-- Dataset entries follows --

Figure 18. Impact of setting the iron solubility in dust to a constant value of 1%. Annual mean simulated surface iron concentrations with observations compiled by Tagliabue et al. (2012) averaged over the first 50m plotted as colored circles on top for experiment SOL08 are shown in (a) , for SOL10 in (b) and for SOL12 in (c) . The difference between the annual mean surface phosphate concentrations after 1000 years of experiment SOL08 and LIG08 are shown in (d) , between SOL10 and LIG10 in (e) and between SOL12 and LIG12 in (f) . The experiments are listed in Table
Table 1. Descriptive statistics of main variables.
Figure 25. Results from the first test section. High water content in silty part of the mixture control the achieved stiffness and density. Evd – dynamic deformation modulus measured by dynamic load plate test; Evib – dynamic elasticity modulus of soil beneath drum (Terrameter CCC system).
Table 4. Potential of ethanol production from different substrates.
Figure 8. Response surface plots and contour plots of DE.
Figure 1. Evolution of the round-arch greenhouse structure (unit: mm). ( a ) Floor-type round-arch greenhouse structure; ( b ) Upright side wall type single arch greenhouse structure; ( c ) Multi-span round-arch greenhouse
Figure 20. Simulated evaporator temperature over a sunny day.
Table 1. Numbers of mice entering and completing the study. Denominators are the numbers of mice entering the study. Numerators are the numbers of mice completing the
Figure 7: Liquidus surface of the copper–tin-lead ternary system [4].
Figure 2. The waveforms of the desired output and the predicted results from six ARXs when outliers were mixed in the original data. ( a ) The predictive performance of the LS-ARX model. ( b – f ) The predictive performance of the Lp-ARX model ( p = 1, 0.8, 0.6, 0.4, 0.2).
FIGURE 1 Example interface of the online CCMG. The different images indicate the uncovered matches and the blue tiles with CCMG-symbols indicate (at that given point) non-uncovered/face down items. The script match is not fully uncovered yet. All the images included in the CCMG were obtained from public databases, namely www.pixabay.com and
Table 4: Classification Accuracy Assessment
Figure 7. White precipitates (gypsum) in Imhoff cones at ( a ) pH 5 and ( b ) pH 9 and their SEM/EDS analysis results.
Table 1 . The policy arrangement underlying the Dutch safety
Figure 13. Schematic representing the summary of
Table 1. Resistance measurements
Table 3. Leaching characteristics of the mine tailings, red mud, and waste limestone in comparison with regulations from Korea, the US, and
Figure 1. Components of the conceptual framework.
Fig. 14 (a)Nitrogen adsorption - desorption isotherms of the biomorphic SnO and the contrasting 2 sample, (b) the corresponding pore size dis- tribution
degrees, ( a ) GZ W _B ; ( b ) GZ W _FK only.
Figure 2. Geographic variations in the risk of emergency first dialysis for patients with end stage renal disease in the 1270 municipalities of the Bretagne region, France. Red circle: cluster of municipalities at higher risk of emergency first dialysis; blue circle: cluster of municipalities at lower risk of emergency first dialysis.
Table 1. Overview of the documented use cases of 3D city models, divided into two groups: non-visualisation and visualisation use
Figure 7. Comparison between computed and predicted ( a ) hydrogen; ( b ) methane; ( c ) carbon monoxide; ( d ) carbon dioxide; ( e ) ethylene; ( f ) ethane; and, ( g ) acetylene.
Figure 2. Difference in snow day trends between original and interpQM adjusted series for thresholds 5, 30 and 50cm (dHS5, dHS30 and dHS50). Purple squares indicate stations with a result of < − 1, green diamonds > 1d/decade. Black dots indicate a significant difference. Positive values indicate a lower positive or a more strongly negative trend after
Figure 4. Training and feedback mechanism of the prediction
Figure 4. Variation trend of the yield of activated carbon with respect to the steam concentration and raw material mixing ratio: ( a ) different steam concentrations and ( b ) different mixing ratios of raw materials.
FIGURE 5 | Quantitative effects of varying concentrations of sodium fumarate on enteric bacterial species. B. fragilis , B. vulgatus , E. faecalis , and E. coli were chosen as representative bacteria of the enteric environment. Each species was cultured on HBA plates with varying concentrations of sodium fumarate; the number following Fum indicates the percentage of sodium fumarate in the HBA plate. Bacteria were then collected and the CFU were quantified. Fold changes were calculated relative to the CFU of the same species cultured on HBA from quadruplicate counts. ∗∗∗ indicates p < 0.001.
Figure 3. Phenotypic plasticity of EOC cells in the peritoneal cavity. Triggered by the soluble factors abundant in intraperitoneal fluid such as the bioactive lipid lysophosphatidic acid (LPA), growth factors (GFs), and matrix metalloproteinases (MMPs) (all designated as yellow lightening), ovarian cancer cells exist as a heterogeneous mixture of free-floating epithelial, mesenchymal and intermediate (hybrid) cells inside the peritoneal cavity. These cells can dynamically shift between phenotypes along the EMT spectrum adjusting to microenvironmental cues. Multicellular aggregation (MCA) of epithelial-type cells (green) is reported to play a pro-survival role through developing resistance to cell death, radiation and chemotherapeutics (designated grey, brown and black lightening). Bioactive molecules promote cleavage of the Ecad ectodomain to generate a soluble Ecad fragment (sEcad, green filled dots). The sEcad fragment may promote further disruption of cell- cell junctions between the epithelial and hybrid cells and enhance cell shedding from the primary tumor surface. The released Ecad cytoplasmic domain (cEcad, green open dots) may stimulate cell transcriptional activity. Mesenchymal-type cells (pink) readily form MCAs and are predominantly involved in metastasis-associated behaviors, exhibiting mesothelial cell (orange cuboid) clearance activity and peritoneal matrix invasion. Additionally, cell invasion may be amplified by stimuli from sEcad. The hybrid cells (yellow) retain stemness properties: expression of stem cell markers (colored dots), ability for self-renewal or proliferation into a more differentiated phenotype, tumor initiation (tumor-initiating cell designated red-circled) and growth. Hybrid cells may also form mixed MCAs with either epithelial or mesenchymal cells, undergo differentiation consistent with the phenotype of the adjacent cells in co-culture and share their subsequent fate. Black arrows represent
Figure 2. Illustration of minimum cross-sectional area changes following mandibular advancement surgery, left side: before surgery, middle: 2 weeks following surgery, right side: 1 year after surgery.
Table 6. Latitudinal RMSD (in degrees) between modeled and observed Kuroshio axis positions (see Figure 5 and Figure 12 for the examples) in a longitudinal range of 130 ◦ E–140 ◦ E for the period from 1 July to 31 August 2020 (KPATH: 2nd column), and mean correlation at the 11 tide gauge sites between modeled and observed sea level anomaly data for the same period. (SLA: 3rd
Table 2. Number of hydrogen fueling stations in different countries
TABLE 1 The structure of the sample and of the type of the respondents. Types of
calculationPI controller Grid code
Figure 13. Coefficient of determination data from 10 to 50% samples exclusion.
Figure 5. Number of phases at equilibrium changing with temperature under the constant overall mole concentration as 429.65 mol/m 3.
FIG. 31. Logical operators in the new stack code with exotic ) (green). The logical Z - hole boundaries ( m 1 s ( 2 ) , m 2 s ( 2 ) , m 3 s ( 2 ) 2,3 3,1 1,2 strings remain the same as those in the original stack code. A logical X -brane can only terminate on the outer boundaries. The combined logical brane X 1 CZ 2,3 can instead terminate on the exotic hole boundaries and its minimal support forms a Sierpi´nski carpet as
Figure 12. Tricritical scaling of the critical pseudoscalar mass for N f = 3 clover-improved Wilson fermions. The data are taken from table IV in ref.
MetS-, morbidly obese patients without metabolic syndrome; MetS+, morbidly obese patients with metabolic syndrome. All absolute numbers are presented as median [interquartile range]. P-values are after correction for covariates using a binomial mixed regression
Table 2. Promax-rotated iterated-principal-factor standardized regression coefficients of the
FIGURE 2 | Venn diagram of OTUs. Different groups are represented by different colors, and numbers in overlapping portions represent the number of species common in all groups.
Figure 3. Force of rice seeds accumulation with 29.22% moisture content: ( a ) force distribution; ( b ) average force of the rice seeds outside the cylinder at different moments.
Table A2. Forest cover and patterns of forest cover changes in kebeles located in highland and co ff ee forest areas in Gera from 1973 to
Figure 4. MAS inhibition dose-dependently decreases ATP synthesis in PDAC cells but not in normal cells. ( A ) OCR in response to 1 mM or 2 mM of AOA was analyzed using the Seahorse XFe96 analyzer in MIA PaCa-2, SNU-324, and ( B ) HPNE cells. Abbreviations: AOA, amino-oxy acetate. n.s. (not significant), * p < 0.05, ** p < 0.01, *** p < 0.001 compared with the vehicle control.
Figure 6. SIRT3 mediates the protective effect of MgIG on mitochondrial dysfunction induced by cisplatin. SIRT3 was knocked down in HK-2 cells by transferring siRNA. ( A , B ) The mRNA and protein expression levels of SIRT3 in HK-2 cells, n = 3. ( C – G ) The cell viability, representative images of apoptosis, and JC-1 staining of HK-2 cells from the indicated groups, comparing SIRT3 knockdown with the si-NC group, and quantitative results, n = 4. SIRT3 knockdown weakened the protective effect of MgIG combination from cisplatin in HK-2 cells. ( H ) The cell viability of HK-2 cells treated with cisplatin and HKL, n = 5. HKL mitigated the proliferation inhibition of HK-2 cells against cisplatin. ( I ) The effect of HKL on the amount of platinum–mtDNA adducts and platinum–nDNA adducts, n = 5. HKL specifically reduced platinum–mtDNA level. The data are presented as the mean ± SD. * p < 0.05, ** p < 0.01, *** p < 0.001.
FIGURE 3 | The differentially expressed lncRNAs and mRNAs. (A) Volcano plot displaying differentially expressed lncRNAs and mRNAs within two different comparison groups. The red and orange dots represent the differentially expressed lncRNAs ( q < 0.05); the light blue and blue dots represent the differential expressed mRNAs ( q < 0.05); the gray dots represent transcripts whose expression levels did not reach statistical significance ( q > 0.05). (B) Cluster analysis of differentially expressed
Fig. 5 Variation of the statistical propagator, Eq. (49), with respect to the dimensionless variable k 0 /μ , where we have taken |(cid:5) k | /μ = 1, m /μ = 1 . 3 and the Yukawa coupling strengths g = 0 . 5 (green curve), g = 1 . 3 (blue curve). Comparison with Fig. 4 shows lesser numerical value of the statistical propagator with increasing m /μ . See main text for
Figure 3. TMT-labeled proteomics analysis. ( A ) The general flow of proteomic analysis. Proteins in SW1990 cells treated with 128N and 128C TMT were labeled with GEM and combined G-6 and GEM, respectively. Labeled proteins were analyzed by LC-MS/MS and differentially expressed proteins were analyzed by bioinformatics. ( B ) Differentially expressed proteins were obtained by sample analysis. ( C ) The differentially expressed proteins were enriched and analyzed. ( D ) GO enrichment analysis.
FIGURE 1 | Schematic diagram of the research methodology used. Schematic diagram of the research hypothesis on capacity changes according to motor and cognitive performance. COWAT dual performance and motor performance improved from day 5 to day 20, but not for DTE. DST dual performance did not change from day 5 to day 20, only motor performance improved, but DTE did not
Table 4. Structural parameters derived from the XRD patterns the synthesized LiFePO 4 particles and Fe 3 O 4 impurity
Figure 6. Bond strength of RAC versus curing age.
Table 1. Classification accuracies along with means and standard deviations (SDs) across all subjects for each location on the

-- Dataset entries concluded --

_Description of the task_. From the records above, repeat exactly the lines from the one with "FIGURE 3 | The" through the one with "Figure 6. Bond", both included.

_Solution to this exercise_.
FIGURE 3 | The differentially expressed lncRNAs and mRNAs. (A) Volcano plot displaying differentially expressed lncRNAs and mRNAs within two different comparison groups. The red and orange dots represent the differentially expressed lncRNAs ( q < 0.05); the light blue and blue dots represent the differential expressed mRNAs ( q < 0.05); the gray dots represent transcripts whose expression levels did not reach statistical significance ( q > 0.05). (B) Cluster analysis of differentially expressed
Fig. 5 Variation of the statistical propagator, Eq. (49), with respect to the dimensionless variable k 0 /μ , where we have taken |(cid:5) k | /μ = 1, m /μ = 1 . 3 and the Yukawa coupling strengths g = 0 . 5 (green curve), g = 1 . 3 (blue curve). Comparison with Fig. 4 shows lesser numerical value of the statistical propagator with increasing m /μ . See main text for
Figure 3. TMT-labeled proteomics analysis. ( A ) The general flow of proteomic analysis. Proteins in SW1990 cells treated with 128N and 128C TMT were labeled with GEM and combined G-6 and GEM, respectively. Labeled proteins were analyzed by LC-MS/MS and differentially expressed proteins were analyzed by bioinformatics. ( B ) Differentially expressed proteins were obtained by sample analysis. ( C ) The differentially expressed proteins were enriched and analyzed. ( D ) GO enrichment analysis.
FIGURE 1 | Schematic diagram of the research methodology used. Schematic diagram of the research hypothesis on capacity changes according to motor and cognitive performance. COWAT dual performance and motor performance improved from day 5 to day 20, but not for DTE. DST dual performance did not change from day 5 to day 20, only motor performance improved, but DTE did not
Table 4. Structural parameters derived from the XRD patterns the synthesized LiFePO 4 particles and Fe 3 O 4 impurity
Figure 6. Bond strength of RAC versus curing age.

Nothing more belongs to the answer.